Data represented in the table below is through 12/10/2019:
Broad Market Commodities Report
Portfolio View - Commodity Indices
Symbol | Name | Price | PnF Trend | RS Signal | RS Col. | 200 Day MA | Weekly Mom |
---|---|---|---|---|---|---|---|
CL/ | Crude Oil Continuous | 59.31 | Negative | Buy | O | 57.56 | +7W |
DBLCIX | Deutsche Bank Liquid Commodities Index | 323.73 | Negative | Sell | O | 321.82 | -3W |
DWACOMMOD | DWA Continuous Commodity Index | 489.58 | Positive | Sell | X | 466.45 | -3W |
GC/ | Gold Continuous | 1469.00 | Positive | Buy | X | 1408.68 | -14W |
HG/ | Copper Continuous | 2.76 | Negative | Buy | O | 2.71 | +2W |
ZG/ | Corn (Electronic Day Session) Continuous | 363.25 | Negative | Buy | O | 384.62 | -5W |
The decade known as the 2010s is almost behind us as we are about to close the books on 2019 within the next few weeks.
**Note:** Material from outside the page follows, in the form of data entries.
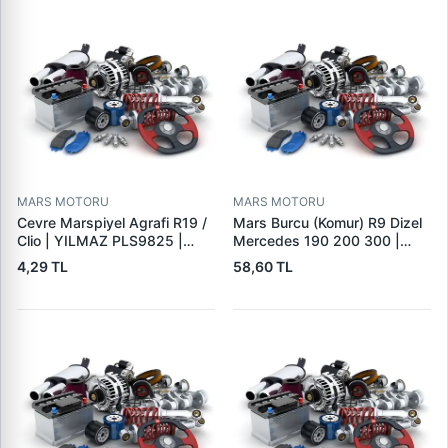
MARS MOTORU
MARS MOTORU
Cevre Marspiyel Agrafi R19 /
Mars Burcu (Komur) R9 Dizel
Clio | YILMAZ PLS9825 |
Mercedes 190 200 300 |
OEM 7703077256
GOVA B047
4,29 TL
58,60 TL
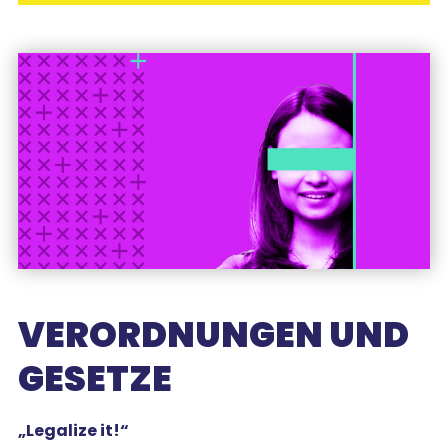
VERORDNUNGEN UND
GESETZE
„Legalize it!“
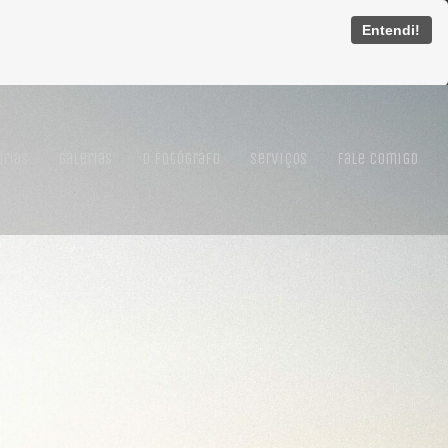
Entendi!
órias
Galerias
O Fotógrafo
Serviços
Fale Comigo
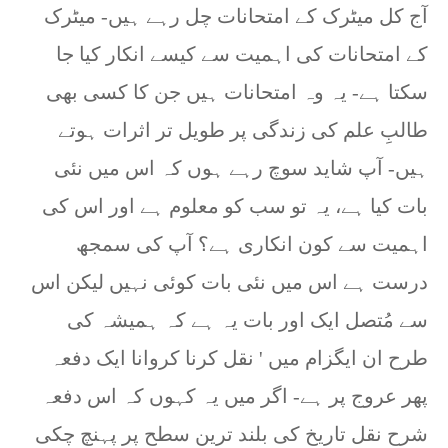
آج کل میٹرک کے امتحانات چل رہے ہیں- میٹرک
کے امتحانات کی اہمیت سے کیسے انکار کیا جا
سکتا ہے- یہ وہ امتحانات ہیں جن کا کسی بھی
طالبِ علم کی زندگی پر طویل تر اثرات ہوتے
ہیں- آپ شاید سوچ رہے ہوں کہ اس میں نئی
بات کیا ہے، یہ تو سب کو معلوم ہے اور اس کی
اہمیت سے کون انکاری ہے؟ آپ کی سمجھ
درست ہے اس میں نئی بات کوئی نہیں لیکن اس
سے مُتصل ایک اور بات یہ ہے کہ ہمیشہ کی
طرح ان ایگزام میں ' نقل کرنا کروانا ایک دفعہ
پھر عروج پر ہے- اگر میں یہ کہوں کہ اس دفعہ
شرح نقل تاریخ کی بلند ترین سطح پر پہنچ چکی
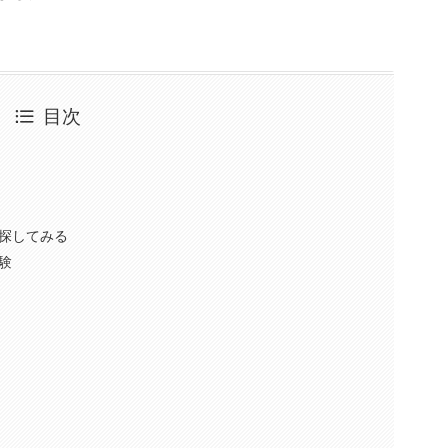
目次
探してみる
験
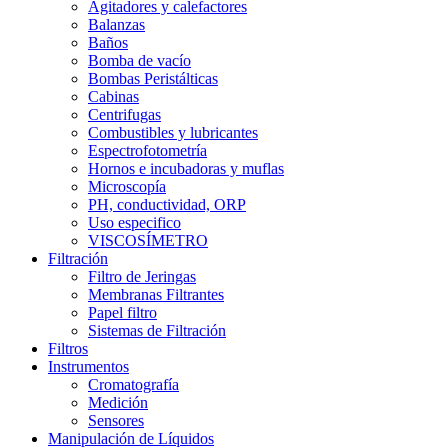
Agitadores y calefactores
Balanzas
Baños
Bomba de vacío
Bombas Peristálticas
Cabinas
Centrifugas
Combustibles y lubricantes
Espectrofotometría
Hornos e incubadoras y muflas
Microscopía
PH, conductividad, ORP
Uso especifico
VISCOSÍMETRO
Filtración
Filtro de Jeringas
Membranas Filtrantes
Papel filtro
Sistemas de Filtración
Filtros
Instrumentos
Cromatografía
Medición
Sensores
Manipulación de Líquidos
In looking back at the "twenty-tens," it's fair to say that it was a ten-year period dominated by strength in equities and general weakness in alternatives. In other words, it was a lost decade for most alternatives, particularly commodities. Over the past ten years (at least through 12/10/19), commodities, as represented by the Continuous Commodity Index UV/Y, have fallen -16.21%. Meanwhile, Crude Oil Continuous CL/ has fallen -25.88%! To put this in perspective, the S&P 500 SPX has gained 181.23%. During this time, the US Dollar DX/Y gained 25.28%, contributing to the tough environment for commodities in general. However, it wasn't always like this for commodities. The 2010s were a 180-degree turn for the commodities asset class compared to its run in the 2000s, during which time commodities were the number one ranked asset in the DALI asset class ranking 33% of the time. So far in the 2010s, commodities has only been in first place 3% of the time while domestic equities has led 89% of the time (through 9/30/19). In addition, one can see in the graphic below, the weakness in commodities has been present throughout much of the decade as the commodities fund group has been scoring below 3 for most of the time since 2011. This isn't to say that the next decade, or the 2020s, will see a resurgence in commodities, but rather, if we do see commodities start to lead, it would be prudent to adapt and go with the trends, as they can be quite persistent.